If your job requires one or more GPUs, these can be requested with a GRES (Generic Resources) specification. To request an arbitrary GPU where the type doesn't matter, use gpu:N (where N=1,...,8 is the number of GPUs). If you require a specific GPU type (usually due to memory size), you can specify this as e.g. gpu:rtx_a5000:N. See the Cluster Resources table for the available GPU types.

Finally, determine the smallest Job Class that will fit your job from the tables above, and make a note of the Partition and QOS specifications. You should now have values for the following job parameters: Account, Partition, QOS, Cores, Memory, (optionally) GRES, and the Time Limit.

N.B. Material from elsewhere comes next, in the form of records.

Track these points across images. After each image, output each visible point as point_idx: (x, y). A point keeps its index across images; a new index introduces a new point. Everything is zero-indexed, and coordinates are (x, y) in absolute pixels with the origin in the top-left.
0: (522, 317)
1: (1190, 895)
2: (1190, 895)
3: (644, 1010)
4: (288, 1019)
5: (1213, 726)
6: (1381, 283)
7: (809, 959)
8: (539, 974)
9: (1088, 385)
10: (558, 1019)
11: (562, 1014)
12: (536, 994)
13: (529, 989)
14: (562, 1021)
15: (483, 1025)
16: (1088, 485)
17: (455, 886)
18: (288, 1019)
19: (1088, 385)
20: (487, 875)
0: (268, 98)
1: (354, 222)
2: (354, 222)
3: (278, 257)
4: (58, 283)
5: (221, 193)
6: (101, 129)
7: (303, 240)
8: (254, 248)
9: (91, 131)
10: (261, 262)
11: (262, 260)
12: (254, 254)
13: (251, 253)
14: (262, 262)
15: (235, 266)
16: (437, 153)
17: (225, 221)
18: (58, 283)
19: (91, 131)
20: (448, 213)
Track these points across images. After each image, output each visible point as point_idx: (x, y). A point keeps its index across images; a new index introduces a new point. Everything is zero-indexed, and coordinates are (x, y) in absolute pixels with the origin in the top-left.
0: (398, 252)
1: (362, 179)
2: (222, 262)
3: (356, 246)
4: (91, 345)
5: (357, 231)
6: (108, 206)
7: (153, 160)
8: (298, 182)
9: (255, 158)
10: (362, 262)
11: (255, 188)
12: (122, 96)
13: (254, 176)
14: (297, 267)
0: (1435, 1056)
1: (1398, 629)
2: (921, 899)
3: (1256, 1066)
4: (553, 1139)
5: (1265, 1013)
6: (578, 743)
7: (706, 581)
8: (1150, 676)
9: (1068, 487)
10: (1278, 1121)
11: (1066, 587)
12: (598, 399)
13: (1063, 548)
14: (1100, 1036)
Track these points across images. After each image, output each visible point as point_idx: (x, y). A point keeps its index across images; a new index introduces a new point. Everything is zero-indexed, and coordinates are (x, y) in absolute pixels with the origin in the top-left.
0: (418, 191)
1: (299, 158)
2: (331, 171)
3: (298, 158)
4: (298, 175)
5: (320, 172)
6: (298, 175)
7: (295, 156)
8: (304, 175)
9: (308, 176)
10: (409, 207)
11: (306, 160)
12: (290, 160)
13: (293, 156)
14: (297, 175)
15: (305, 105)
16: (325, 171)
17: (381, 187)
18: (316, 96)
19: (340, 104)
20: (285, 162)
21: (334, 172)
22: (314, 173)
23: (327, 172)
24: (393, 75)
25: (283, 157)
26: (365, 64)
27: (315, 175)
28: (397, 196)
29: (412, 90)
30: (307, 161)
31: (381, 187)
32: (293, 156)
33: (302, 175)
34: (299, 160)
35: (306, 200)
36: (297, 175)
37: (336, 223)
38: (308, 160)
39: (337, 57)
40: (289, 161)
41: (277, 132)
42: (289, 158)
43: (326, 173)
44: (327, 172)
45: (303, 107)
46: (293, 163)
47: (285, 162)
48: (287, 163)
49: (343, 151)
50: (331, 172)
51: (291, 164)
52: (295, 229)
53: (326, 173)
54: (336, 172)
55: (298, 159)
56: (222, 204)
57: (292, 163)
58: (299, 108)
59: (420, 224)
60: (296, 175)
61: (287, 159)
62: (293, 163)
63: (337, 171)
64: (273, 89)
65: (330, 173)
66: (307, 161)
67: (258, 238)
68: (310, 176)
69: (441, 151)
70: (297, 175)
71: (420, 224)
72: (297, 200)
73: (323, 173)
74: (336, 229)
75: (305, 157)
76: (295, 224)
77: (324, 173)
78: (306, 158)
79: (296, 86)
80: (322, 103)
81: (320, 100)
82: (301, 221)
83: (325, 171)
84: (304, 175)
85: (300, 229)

Running an Interactive Job

To run an interactive job on the cluster enter the following command on the login node:

srun -A account -p partitions -q qos -c cores --mem memory [--gres=gresspec] -t hh:mm:ss --pty bash

Slurm will wait until the requrested resources are available, and then run a shell on one of the cluster nodes from which you can run further commands. When the time limit is reached the shell will be terminated.

Running a Batch Job

As mentioned in the overview, it's usually more convenient to run a job non-interactively. For this you can put all the job parameters in a Batch Script. For example, create a file myjob.sh with the following contents, adapted to fit your job:

#!/bin/bash
#SBATCH --account=cseduimc030
#SBATCH --partition=csedu-prio,csedu
#SBATCH --qos=csedu-small
#SBATCH --cpus-per-task=4
#SBATCH --mem=10G
#SBATCH --gres=gpu:1
#SBATCH --time=1:00:00
#SBATCH --output=myjob-%j.out
#SBATCH --error=myjob-%j.err

# Commands to run your program go here, e.g.:
python myjob.py

You can then submit your job to the queue with the command

sbatch myjob.sh

Changes w.r.t. the Previous Cluster Configuration

Users with experience using the previous version of the cluster (running Slurm version 20.05) should be aware of the following changes with respect to the old configuration:

  • The login node of the cluster is now reachable via the alias cnlogin22.science.ru.nl (previously this was the fixed node cn99).
  • Specifying an Account (with -A acct or --account=acct) is now mandatory for all jobs (previously this was only recommended).
  • We now distinguish between differenct classes of jobs, based on job size and maximum runtime. These classes differ in the amount of resources available to them in total, and in their scheduling priority. They are implemented through a combination of Partition and QOS specifications; see the Job Class Specifications for details (previously, all jobs were treated the same).
  • The default Job Class has more restrictive limits than previously was the case. For example, a job submitted with just sbatch -A cseduproject -p csedu will run in the "normal" class, with maximum resource limits of 12 cores / 31GB RAM / 2 GPUs / 12 hours (previously unrestricted).